Keywords: Boosting, classification trees, predictive model, classification, recursive partitioning, congestive heart failure, acute myocardial infarction, outcomes research

Introduction

There is an increasing interest in using classification methods in clinical research. Classification methods allow one to assign subjects to one of a mutually exclusive set of outcomes or states. Accurate classification of disease or health states (disease present/absent) allows subsequent investigations, treatments and interventions to be delivered in an efficient and targeted manner. Similarly, accurate classification of health outcomes (e.g. death/survival, disease recurrence/disease remission; hospital readmission/non-readmission) allows appropriate medical care to be delivered.

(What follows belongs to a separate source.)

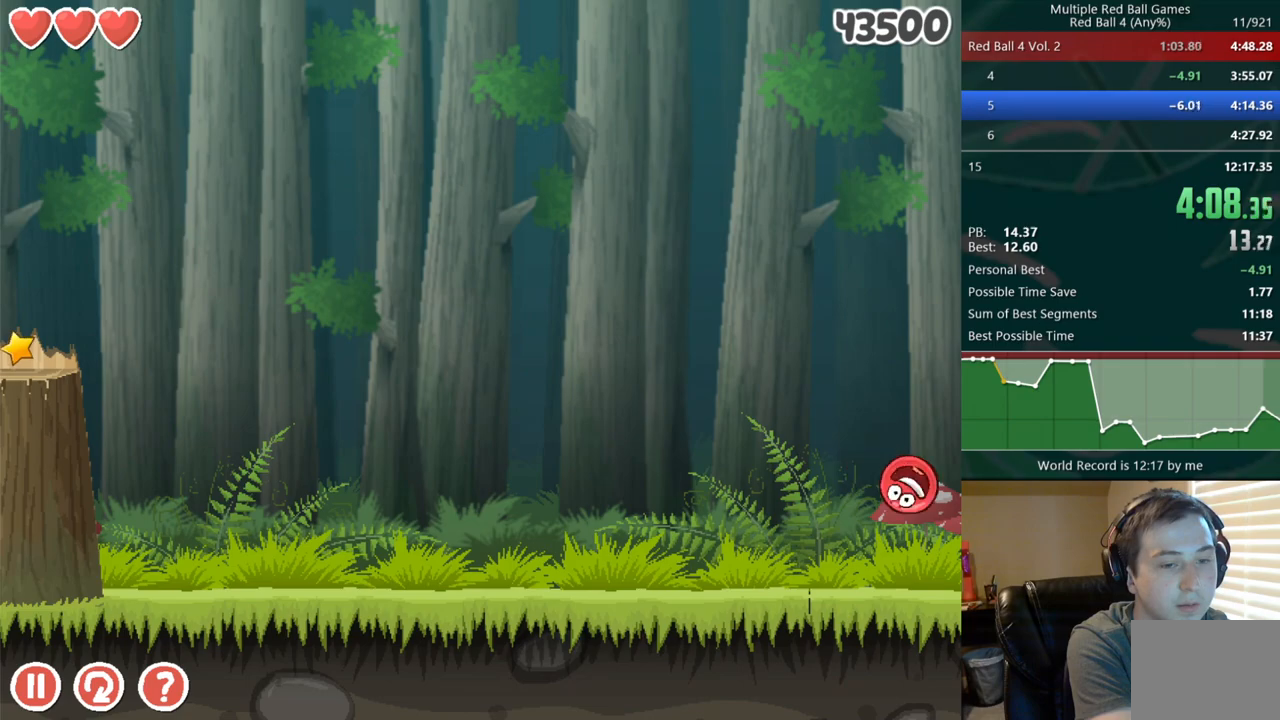
{"keys": ["right"], "events": []}
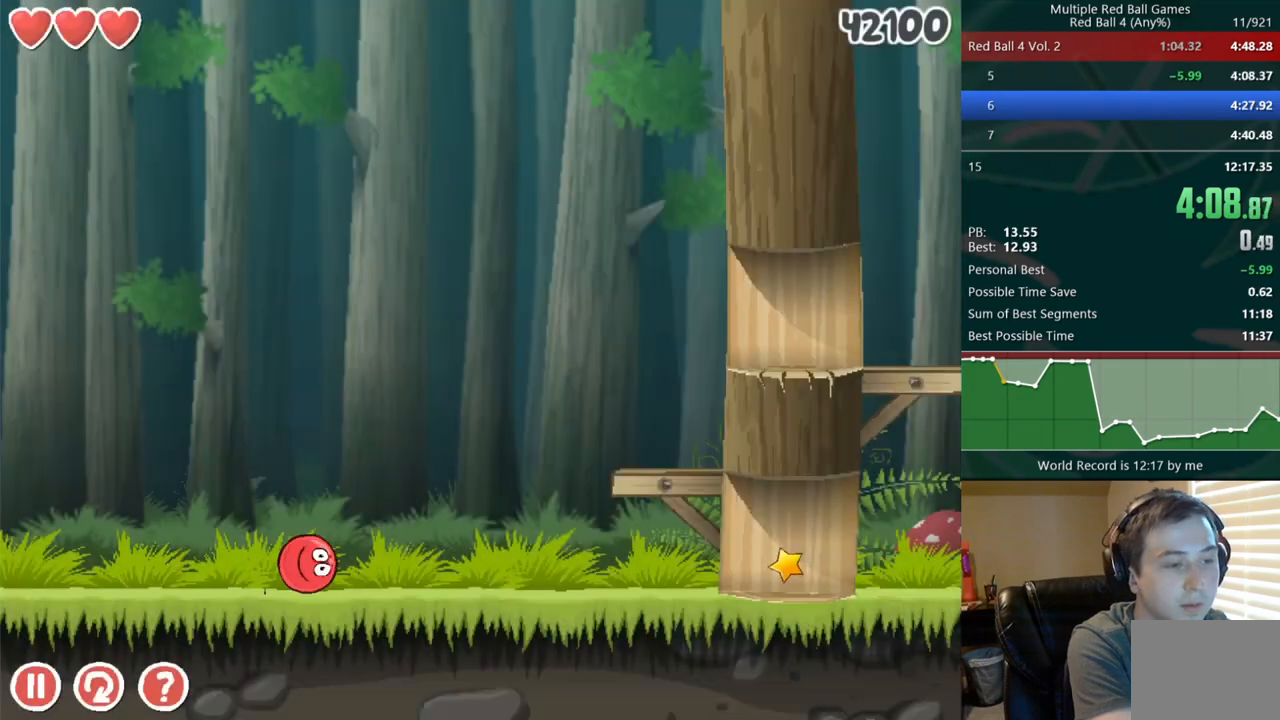
{"keys": ["right"], "events": []}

Classification trees employ binary recursive partitioning methods to partition the sample into distinct subsets [1-4]. Within each subset, subjects are classified according to the outcome that occurred for the majority of subjects in that subset. At the first step, all possible dichotomizations of all continuous variables (above vs. below a given threshold) and of all categorical variables are considered. Using each possible dichotomization, all possible ways of partitioning the sample into two distinct subsets are considered. The binary partition that results in the greatest reduction in misclassification is selected. Each of the two resultant subsets is then partitioned recursively, until predefined stopping rules are achieved. Advocates for classification trees have suggested that these methods allow for the construction of easily interpretable decision rules that can be easily applied in clinical practice. Furthermore, classification and regression tree methods are adept at identifying important interactions in the data [5-7] and in identifying clinical subgroups of subjects at very high or very low risk of adverse outcomes [8]. Advantages of tree-based methods are that they do not require that one parametrically specify the nature of the relationship between the predictor variables and the outcome. Additionally, assumptions of linearity that are frequently made in conventional regression models are not required for tree-based methods. While their use in clinical research is increasing, concerns have been raised about the accuracy of tree-based methods of classification and regression [4].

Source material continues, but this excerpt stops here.